• **ABOUT THIS EXERCISE**
Scan the records for "Lorenzen" and copy each line that contains it.

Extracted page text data

- - -

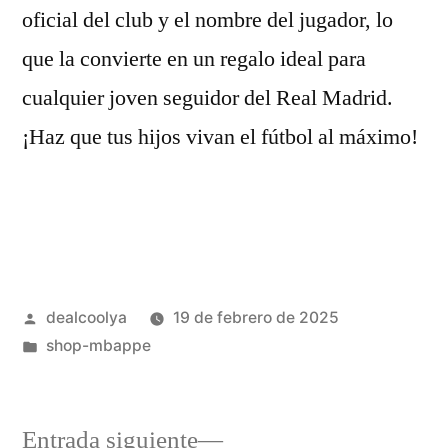
oficial del club y el nombre del jugador, lo
que la convierte en un regalo ideal para
cualquier joven seguidor del Real Madrid.
¡Haz que tus hijos vivan el fútbol al máximo!
Publicado
dealcoolya
19 de febrero de 2025
por
Publicado
shop-mbappe
en
Entrada
Entrada siguiente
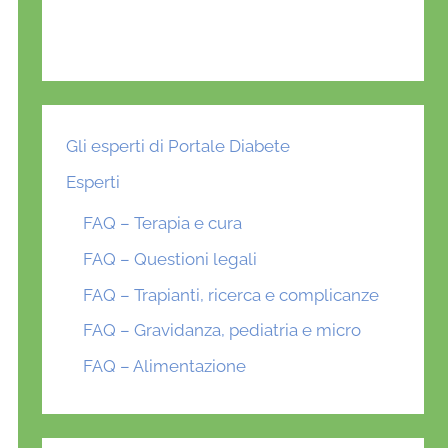
Gli esperti di Portale Diabete
Esperti
FAQ – Terapia e cura
FAQ – Questioni legali
FAQ – Trapianti, ricerca e complicanze
FAQ – Gravidanza, pediatria e micro
FAQ – Alimentazione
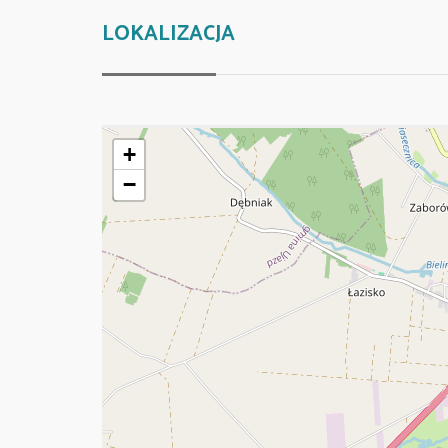
LOKALIZACJA
+
−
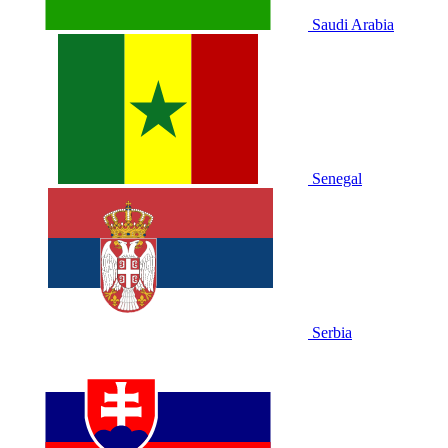
Saudi Arabia
Senegal
Serbia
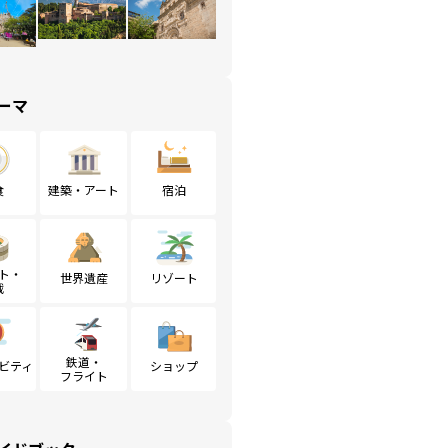
ーマ
食
建築・アート
宿泊
ト・
世界遺産
リゾート
戦
鉄道・
ビティ
ショップ
フライト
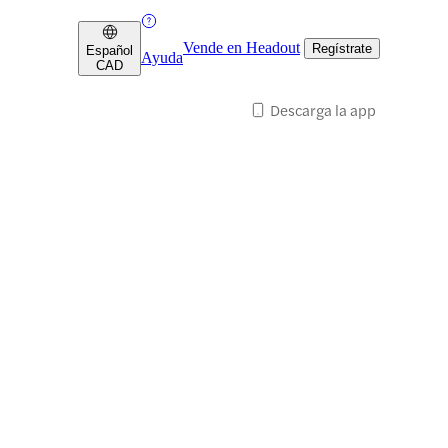
Vende en Headout
Regístrate
Español
Ayuda
CAD
Descarga la app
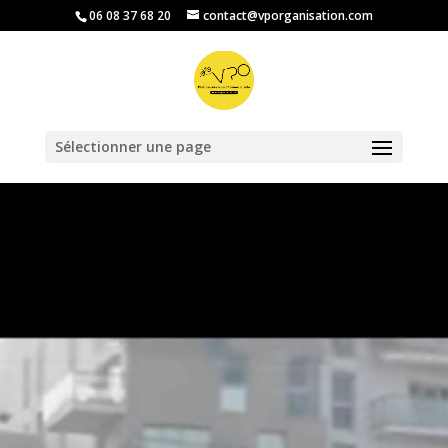
‭06 08 37 68 20‬
contact@vporganisation.com
Ouvrir la barre d’outils
Sélectionner une page
Lecteur
vidéo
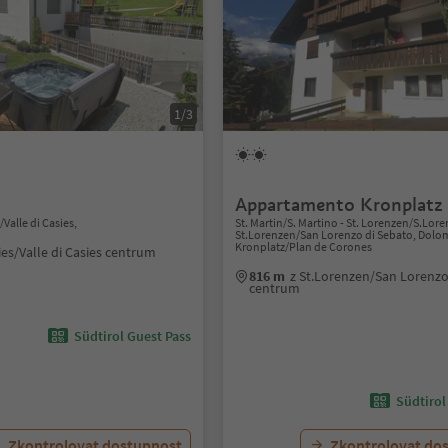
1/3
Appartamento Kronplatz
/Valle di Casies,
St. Martin/S. Martino - St. Lorenzen/S.Lore
St.Lorenzen/San Lorenzo di Sebato, Dolo
Kronplatz/Plan de Corones
ies/Valle di Casies centrum
816 m
z St.Lorenzen/San Lorenzo
centrum
Südtirol Guest Pass
Südtirol
Zkontrolovat dostupnost
Zkontrolovat do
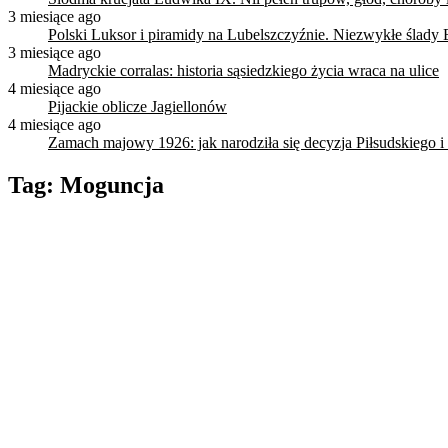
3 miesiące ago
Polski Luksor i piramidy na Lubelszczyźnie. Niezwykłe ślady 
3 miesiące ago
Madryckie corralas: historia sąsiedzkiego życia wraca na ulice
4 miesiące ago
Pijackie oblicze Jagiellonów
4 miesiące ago
Zamach majowy 1926: jak narodziła się decyzja Piłsudskiego i
Tag:
Moguncja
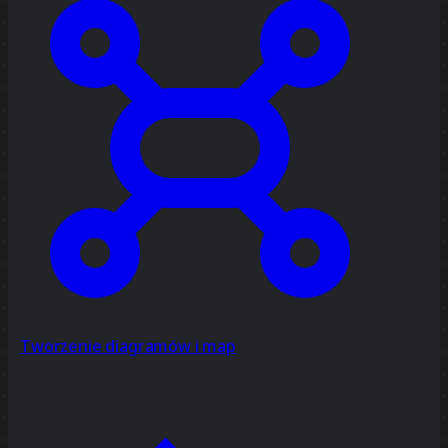
Tworzenie diagramów i map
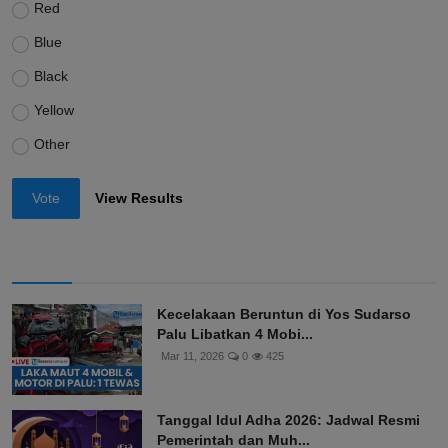
Red
Blue
Black
Yellow
Other
Vote
View Results
Kecelakaan Beruntun di Yos Sudarso
Palu Libatkan 4 Mobi...
Mar 11, 2026
0
425
Tanggal Idul Adha 2026: Jadwal Resmi
Pemerintah dan Muh...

- - -

• **EXERCISE ANSWER**
St. Martin/S. Martino - St. Lorenzen/S.Lore
St.Lorenzen/San Lorenzo di Sebato, Dolo
z St.Lorenzen/San Lorenzo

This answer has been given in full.